◆ CHALLENGE A ◆
Pick out every line of the listing that contains the string "dist", copying each such line in full.

◆ SELECTED EXTRACT ◆

Q: We listed our home for sale with a fine real estate agent. She did everything right. Another agent with a different brokerage firm brought us a buyer through the local multiple listing system. After considerable negotiation, we agreed on the sales price and terms. But three weeks later, the buyers changed their minds and canceled their purchase.
Naturally, we were very upset, since we had made plans to move. Our agent was disappointed, but she understands these things happen. However, the other agent is threatening to sue us for her half of the sales commission. But our listing agent says she won't sue us for letting the buyers out of the contract. The earnest money good-faith deposit was only $1,000, which the buyers have agreed to forfeit. What should we do since we don't want to be sued for the sales commission?
A: It is shocking how many home buyers and sellers erroneously think they can cancel a purchase contract without any legal consequences. As you are discovering, this is not true.
When all else fails, read your contract. Most well-drafted purchase agreements specify what is to happen if the sale fails to close. For example, many contracts state the earnest money deposit is forfeited with the seller receiving half and the listing agent receiving half. In your situation, that means you get $500 and your listing agent gets $500 of which $250 should go to the selling agent.
However, you should have consulted both agents before releasing the buyer from the contract. Of course, if your agreement contained a liquidated damages clause limiting the damages to the $1,000 forfeited earnest money deposit, then the agents probably don't have any legal basis for a lawsuit to collect their lost commission.
If the selling agent who found the buyer carries through with the threat to sue you, she has a legal problem because she was working either as a sub-agent of your listing agent or as a cooperating agent representing the buyer. It is questionable if she could win a lawsuit against you, since she was not a party to the listing agreement.

◆ INFORMATION SHOWN ◆
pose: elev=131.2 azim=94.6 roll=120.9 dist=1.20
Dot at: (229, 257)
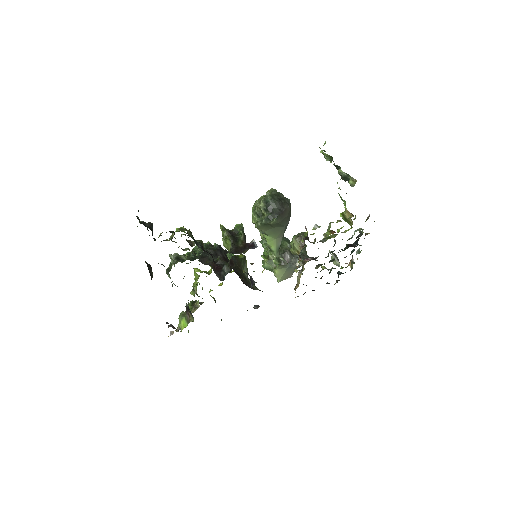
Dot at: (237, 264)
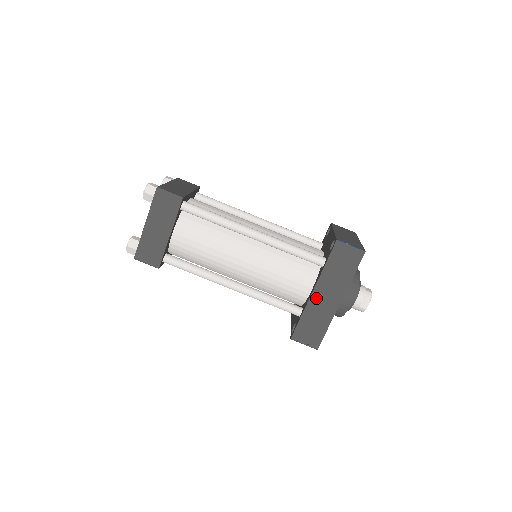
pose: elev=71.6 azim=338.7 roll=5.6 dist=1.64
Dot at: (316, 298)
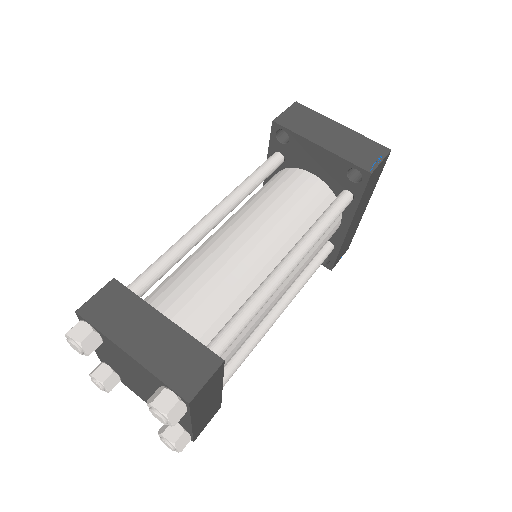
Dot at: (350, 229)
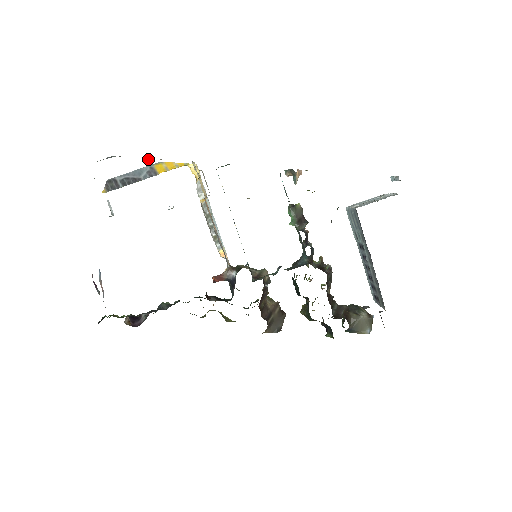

---

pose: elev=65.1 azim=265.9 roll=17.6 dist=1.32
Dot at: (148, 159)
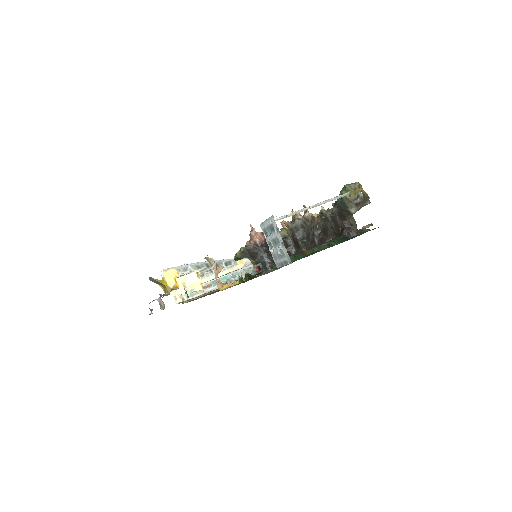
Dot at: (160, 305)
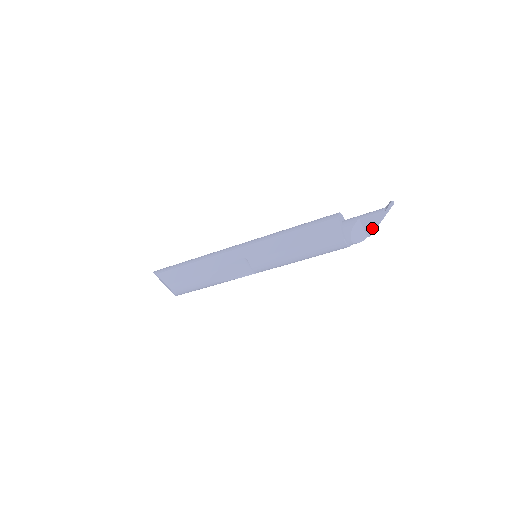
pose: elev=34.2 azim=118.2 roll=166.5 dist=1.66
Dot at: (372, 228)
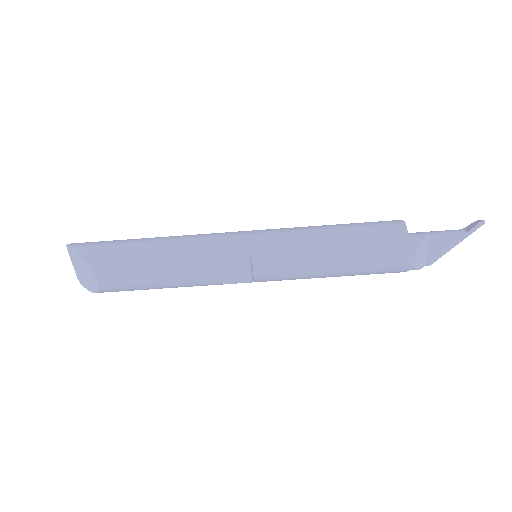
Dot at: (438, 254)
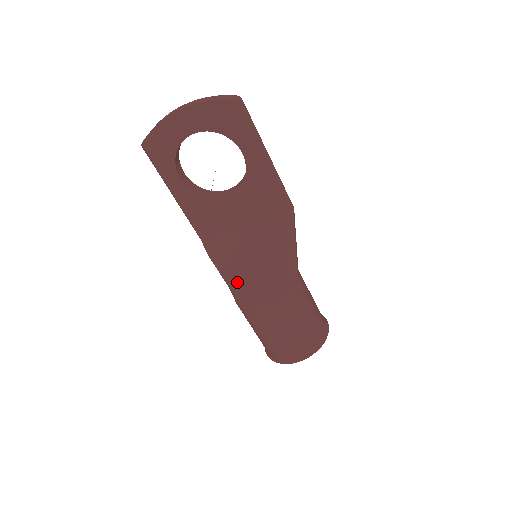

◆ CHALLENGE B ◆
Write out the passage of the real estate column starting with "When all else" and going on through "their lost commission.", with no changes.

◆ EXPECTED ANSWER A ◆
pose: elev=131.2 azim=94.6 roll=120.9 dist=1.20
pose: elev=71.6 azim=338.7 roll=5.6 dist=1.64
pose: elev=65.1 azim=265.9 roll=17.6 dist=1.32
pose: elev=34.2 azim=118.2 roll=166.5 dist=1.66

◆ EXPECTED ANSWER B ◆
When all else fails, read your contract. Most well-drafted purchase agreements specify what is to happen if the sale fails to close. For example, many contracts state the earnest money deposit is forfeited with the seller receiving half and the listing agent receiving half. In your situation, that means you get $500 and your listing agent gets $500 of which $250 should go to the selling agent.
However, you should have consulted both agents before releasing the buyer from the contract. Of course, if your agreement contained a liquidated damages clause limiting the damages to the $1,000 forfeited earnest money deposit, then the agents probably don't have any legal basis for a lawsuit to collect their lost commission.